Print every line of the data word for word.

:::::

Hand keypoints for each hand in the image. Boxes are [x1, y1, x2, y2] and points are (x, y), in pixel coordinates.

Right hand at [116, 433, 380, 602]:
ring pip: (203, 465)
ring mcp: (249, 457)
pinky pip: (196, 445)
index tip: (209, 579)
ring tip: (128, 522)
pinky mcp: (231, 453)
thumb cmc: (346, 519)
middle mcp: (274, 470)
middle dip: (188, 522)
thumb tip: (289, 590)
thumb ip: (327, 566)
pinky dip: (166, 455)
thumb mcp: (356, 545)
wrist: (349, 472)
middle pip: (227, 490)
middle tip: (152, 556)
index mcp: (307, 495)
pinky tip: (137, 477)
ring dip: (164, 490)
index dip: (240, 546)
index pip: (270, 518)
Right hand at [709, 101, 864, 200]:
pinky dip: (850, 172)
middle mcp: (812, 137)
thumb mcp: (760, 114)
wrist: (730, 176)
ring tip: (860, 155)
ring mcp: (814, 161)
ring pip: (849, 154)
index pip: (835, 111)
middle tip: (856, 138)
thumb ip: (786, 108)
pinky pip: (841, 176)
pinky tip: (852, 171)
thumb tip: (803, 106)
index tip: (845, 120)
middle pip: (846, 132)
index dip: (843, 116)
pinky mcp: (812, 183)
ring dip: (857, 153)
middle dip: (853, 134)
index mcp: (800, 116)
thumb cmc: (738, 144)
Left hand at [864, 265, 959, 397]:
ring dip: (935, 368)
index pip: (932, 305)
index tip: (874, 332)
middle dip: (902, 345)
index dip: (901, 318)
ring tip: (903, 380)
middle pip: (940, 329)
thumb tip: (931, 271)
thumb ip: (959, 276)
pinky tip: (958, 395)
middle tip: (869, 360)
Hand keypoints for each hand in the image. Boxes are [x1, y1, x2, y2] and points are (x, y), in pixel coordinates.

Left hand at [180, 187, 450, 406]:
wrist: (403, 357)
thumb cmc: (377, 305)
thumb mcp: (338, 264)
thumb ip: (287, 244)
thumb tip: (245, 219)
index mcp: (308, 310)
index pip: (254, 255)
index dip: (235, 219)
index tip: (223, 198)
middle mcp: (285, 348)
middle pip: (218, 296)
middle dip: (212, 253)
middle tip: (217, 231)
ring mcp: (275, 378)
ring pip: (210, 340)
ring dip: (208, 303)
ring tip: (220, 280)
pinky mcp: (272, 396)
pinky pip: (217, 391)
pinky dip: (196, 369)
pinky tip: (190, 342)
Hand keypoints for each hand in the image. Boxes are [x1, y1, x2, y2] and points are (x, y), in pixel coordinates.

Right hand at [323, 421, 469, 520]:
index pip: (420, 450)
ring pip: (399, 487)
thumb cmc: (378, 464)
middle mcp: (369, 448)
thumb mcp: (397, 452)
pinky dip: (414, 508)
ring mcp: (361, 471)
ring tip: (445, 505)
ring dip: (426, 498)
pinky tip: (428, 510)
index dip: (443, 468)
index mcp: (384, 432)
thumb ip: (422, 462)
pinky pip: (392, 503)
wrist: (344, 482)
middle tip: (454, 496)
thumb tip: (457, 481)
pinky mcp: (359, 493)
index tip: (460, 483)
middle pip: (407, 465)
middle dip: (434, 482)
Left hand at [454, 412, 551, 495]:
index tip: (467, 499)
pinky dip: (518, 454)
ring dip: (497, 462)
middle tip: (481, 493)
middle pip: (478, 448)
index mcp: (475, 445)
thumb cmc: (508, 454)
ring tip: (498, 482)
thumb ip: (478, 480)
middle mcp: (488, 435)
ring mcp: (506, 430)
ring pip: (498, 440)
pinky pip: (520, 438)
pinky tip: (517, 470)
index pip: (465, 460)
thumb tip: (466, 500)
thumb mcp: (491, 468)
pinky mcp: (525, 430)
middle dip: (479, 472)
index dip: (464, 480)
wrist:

:::::

**Solution for this problem**
Hand keypoints for each hand in the image. Boxes are [x1, y1, x2, y2] and points are (x, y), in pixel coordinates.

Right hand at [116, 433, 380, 602]:
ring pip: (203, 465)
ring mcp: (249, 457)
pinky pip: (196, 445)
index tip: (209, 579)
ring tip: (128, 522)
pinky mcp: (231, 453)
thumb cmc: (346, 519)
middle mcp: (274, 470)
middle dip: (188, 522)
thumb tip: (289, 590)
thumb ip: (327, 566)
pinky dip: (166, 455)
thumb mcp: (356, 545)
wrist: (349, 472)
middle pip: (227, 490)
middle tip: (152, 556)
index mcp: (307, 495)
pinky tip: (137, 477)
ring dip: (164, 490)
index dip: (240, 546)
index pip: (270, 518)
Right hand at [709, 101, 864, 200]:
pinky dip: (850, 172)
middle mcp: (812, 137)
thumb mcp: (760, 114)
wrist: (730, 176)
ring tip: (860, 155)
ring mcp: (814, 161)
ring pip: (849, 154)
index pip: (835, 111)
middle tip: (856, 138)
thumb ip: (786, 108)
pinky pip: (841, 176)
pinky tip: (852, 171)
thumb tip: (803, 106)
index tip: (845, 120)
middle pip: (846, 132)
index dip: (843, 116)
pinky mcp: (812, 183)
ring dip: (857, 153)
middle dip: (853, 134)
index mcp: (800, 116)
thumb cmc: (738, 144)
Left hand at [864, 265, 959, 397]:
ring dip: (935, 368)
index pip: (932, 305)
index tip: (874, 332)
middle dip: (902, 345)
index dip: (901, 318)
ring tip: (903, 380)
middle pip: (940, 329)
thumb tip: (931, 271)
thumb ip: (959, 276)
pinky tip: (958, 395)
middle tip: (869, 360)
Hand keypoints for each hand in the image. Boxes are [x1, y1, x2, y2] and points are (x, y), in pixel coordinates.

Left hand at [180, 187, 450, 406]:
wrist: (403, 357)
thumb cmc: (377, 305)
thumb mcp: (338, 264)
thumb ip: (287, 244)
thumb tip: (245, 219)
index mcp: (308, 310)
index pip: (254, 255)
index dip: (235, 219)
index tip: (223, 198)
middle mcp: (285, 348)
middle pip: (218, 296)
middle dip: (212, 253)
middle tip: (217, 231)
ring mcp: (275, 378)
ring pip: (210, 340)
ring dip: (208, 303)
ring tip: (220, 280)
pinky mcp: (272, 396)
pinky pip: (217, 391)
pinky dip: (196, 369)
pinky tip: (190, 342)
Hand keypoints for each hand in the image. Boxes are [x1, y1, x2, y2] and points are (x, y), in pixel coordinates.

Right hand at [323, 421, 469, 520]:
index pip: (420, 450)
ring pip: (399, 487)
thumb cmc: (378, 464)
middle mcp: (369, 448)
thumb mcp: (397, 452)
pinky dip: (414, 508)
ring mcp: (361, 471)
ring tip: (445, 505)
ring dip: (426, 498)
pinky tip: (428, 510)
index dip: (443, 468)
index mcp: (384, 432)
thumb ip: (422, 462)
pinky pip: (392, 503)
wrist: (344, 482)
middle tip: (454, 496)
thumb tip: (457, 481)
pinky mcp: (359, 493)
index tip: (460, 483)
middle pip: (407, 465)
middle dip: (434, 482)
Left hand at [454, 412, 551, 495]:
index tip: (467, 499)
pinky dip: (518, 454)
ring dip: (497, 462)
middle tip: (481, 493)
middle pip: (478, 448)
index mcp: (475, 445)
thumb cmc: (508, 454)
ring tip: (498, 482)
thumb ip: (478, 480)
middle mcp: (488, 435)
ring mcp: (506, 430)
ring pip: (498, 440)
pinky pip: (520, 438)
pinky tip: (517, 470)
index pip: (465, 460)
thumb tip: (466, 500)
thumb mcp: (491, 468)
pinky mcp: (525, 430)
middle dip: (479, 472)
index dip: (464, 480)
wrist:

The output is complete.